YOUR OBJECTIVE:
Below are records; reproduce exactly the lines from the first through the one containing "Spanien macht weiter".
== SUPPLIED INFORMATION ==
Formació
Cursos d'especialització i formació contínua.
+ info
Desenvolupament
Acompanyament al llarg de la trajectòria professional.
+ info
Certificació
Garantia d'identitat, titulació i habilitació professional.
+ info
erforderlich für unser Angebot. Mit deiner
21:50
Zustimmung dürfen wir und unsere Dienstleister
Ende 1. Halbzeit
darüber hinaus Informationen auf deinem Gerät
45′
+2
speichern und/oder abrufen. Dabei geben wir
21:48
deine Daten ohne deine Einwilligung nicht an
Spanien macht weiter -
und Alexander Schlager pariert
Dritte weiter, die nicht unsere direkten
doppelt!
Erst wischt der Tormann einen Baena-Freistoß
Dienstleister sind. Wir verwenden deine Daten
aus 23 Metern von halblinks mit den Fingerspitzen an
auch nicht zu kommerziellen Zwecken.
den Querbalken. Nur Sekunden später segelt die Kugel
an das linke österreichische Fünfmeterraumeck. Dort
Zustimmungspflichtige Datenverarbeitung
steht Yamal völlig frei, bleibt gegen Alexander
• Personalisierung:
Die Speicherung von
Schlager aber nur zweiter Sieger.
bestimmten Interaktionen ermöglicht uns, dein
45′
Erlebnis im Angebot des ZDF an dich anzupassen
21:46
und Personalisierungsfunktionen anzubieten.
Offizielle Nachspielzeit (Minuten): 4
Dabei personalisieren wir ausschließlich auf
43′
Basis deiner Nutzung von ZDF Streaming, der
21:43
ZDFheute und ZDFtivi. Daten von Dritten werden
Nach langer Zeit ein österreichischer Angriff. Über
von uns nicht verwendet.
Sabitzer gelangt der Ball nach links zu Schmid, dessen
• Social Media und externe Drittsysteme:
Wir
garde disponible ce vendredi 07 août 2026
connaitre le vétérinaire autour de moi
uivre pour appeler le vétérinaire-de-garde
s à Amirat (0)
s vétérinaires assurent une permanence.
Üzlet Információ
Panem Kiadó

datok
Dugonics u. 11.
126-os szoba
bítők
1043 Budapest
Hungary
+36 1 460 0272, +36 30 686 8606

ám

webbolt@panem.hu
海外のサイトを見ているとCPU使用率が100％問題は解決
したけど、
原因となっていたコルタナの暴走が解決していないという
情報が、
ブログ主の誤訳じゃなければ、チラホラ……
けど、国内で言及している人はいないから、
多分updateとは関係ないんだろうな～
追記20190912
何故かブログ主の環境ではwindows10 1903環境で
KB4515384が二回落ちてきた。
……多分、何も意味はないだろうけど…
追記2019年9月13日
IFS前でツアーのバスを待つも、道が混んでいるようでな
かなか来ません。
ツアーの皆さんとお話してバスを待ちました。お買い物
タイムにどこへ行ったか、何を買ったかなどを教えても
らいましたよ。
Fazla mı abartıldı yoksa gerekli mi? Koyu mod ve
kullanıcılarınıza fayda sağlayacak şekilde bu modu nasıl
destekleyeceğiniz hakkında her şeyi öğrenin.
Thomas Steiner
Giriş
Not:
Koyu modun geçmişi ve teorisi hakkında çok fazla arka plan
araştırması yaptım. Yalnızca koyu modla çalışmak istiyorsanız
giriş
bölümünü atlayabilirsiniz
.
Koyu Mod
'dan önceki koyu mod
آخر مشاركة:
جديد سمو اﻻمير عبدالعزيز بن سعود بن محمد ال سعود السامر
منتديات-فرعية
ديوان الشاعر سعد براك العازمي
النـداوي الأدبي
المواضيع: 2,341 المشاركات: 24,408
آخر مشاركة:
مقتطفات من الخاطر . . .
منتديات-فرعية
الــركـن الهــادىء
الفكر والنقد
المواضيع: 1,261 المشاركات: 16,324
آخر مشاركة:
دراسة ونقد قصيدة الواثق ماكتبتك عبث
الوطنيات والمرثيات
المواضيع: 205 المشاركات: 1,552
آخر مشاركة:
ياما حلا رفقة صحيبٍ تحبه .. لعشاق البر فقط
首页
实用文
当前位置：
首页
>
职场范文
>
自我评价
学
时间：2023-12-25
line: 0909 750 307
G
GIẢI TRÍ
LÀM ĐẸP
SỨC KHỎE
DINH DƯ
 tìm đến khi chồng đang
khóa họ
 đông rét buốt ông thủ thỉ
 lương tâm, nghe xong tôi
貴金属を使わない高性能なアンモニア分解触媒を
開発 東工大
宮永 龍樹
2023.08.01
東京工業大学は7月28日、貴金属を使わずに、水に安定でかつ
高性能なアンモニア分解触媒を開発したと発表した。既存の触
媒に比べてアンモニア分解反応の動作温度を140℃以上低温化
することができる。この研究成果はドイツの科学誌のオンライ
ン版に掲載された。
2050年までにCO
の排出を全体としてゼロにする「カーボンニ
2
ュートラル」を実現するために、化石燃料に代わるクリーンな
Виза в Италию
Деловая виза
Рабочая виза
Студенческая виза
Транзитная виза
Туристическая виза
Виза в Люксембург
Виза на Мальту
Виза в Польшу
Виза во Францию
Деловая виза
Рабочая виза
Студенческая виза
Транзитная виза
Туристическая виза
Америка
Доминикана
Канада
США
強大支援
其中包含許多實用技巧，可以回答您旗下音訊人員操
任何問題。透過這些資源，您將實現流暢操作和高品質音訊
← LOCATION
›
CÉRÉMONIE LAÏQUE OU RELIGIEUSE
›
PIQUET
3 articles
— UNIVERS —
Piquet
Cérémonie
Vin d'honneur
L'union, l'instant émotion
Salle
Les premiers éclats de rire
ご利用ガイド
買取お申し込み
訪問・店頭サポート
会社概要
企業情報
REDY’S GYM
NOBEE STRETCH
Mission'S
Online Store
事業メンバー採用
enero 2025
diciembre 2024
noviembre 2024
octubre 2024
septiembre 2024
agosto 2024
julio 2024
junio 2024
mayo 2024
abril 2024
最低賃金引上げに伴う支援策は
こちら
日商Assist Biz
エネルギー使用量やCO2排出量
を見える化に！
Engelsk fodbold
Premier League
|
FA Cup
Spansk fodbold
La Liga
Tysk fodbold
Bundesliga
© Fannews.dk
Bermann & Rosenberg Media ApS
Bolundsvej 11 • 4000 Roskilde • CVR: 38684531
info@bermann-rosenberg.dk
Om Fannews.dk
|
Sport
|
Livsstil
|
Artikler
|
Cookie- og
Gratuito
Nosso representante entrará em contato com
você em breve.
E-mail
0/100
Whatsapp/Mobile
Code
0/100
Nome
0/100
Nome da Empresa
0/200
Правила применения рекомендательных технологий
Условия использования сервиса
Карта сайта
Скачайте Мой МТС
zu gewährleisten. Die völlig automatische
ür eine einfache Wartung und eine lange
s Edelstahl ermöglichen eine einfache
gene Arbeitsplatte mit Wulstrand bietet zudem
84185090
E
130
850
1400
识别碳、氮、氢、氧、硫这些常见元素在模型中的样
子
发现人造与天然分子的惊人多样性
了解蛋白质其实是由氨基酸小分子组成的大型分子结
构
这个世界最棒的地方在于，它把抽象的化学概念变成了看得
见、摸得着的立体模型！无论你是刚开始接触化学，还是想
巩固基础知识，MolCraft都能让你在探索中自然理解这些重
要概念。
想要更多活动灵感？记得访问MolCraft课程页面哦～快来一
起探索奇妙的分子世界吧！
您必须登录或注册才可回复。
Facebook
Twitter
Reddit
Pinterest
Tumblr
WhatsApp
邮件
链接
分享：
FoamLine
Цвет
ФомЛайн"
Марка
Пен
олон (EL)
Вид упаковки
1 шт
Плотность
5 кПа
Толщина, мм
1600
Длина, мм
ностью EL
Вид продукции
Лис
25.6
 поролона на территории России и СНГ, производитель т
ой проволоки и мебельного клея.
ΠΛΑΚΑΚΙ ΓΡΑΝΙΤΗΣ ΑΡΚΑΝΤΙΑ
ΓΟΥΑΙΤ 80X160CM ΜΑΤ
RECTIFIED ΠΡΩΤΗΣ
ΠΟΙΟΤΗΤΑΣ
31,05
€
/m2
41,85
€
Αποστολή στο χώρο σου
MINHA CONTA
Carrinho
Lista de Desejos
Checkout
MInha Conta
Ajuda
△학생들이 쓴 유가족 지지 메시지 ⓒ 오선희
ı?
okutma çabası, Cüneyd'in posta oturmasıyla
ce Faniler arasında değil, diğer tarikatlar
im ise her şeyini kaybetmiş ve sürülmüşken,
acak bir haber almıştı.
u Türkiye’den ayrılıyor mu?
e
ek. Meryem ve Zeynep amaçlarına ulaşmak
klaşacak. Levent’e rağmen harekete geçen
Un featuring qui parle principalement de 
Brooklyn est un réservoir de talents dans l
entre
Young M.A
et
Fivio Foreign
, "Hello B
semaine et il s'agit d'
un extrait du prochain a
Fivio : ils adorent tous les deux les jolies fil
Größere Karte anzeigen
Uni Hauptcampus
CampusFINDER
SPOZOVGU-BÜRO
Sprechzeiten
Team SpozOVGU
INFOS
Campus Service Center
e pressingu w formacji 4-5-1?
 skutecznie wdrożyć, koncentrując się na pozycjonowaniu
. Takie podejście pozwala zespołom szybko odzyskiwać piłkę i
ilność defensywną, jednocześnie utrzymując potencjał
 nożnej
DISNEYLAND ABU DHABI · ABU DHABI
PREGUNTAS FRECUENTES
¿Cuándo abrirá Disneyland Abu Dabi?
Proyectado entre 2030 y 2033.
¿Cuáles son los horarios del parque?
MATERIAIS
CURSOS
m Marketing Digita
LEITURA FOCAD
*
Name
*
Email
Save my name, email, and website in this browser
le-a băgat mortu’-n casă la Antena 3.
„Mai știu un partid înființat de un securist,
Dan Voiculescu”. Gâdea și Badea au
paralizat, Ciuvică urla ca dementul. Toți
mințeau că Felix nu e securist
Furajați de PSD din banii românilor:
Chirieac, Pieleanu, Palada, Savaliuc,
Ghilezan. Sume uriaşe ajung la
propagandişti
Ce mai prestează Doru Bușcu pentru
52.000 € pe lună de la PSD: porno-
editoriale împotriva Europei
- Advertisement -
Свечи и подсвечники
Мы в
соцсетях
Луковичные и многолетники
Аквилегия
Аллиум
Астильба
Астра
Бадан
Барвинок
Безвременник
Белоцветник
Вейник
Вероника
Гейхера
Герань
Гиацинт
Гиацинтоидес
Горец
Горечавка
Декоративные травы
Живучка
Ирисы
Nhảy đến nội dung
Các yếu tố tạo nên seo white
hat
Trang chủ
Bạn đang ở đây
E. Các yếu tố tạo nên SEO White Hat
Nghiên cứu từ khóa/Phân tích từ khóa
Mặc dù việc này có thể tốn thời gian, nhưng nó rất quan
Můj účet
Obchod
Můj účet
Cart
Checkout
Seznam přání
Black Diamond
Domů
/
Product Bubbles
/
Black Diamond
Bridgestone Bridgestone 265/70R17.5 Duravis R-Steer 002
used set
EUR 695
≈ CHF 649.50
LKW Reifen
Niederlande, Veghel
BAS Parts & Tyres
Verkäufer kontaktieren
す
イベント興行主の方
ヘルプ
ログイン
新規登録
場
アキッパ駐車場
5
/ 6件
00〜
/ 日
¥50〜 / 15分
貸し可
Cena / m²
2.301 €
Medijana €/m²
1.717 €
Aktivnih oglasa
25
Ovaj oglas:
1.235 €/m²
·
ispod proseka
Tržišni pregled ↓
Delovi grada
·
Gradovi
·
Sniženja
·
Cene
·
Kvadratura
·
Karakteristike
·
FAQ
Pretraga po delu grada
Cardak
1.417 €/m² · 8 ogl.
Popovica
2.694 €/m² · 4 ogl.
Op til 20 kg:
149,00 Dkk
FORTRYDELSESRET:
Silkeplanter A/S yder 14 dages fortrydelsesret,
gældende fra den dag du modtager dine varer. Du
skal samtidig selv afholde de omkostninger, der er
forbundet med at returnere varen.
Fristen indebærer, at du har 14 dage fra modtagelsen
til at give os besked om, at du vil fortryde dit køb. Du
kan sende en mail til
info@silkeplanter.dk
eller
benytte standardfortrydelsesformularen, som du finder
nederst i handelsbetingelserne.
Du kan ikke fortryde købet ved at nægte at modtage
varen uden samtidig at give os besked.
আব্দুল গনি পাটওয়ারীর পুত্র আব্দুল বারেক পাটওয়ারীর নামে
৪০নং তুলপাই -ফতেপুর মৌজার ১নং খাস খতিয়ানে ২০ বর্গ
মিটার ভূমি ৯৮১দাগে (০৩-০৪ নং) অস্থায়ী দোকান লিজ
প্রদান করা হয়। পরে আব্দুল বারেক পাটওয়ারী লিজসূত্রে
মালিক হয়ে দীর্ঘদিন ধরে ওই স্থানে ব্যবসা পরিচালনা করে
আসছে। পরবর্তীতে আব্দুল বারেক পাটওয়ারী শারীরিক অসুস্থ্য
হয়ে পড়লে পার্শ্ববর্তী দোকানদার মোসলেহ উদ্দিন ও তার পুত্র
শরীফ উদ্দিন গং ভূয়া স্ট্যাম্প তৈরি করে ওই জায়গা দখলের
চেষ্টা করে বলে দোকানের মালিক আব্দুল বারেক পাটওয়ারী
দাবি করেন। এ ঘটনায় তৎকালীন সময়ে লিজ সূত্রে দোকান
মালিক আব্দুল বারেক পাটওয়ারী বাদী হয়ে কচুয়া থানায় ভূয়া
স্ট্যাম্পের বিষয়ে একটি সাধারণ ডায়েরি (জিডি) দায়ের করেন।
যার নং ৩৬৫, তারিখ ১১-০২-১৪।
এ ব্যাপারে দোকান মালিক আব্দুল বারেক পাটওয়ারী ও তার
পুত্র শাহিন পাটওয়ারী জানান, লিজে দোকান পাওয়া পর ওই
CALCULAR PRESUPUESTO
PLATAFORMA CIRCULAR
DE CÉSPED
===
TASK OUTPUT:
Formació
Cursos d'especialització i formació contínua.
+ info
Desenvolupament
Acompanyament al llarg de la trajectòria professional.
+ info
Certificació
Garantia d'identitat, titulació i habilitació professional.
+ info
erforderlich für unser Angebot. Mit deiner
21:50
Zustimmung dürfen wir und unsere Dienstleister
Ende 1. Halbzeit
darüber hinaus Informationen auf deinem Gerät
45′
+2
speichern und/oder abrufen. Dabei geben wir
21:48
deine Daten ohne deine Einwilligung nicht an
Spanien macht weiter -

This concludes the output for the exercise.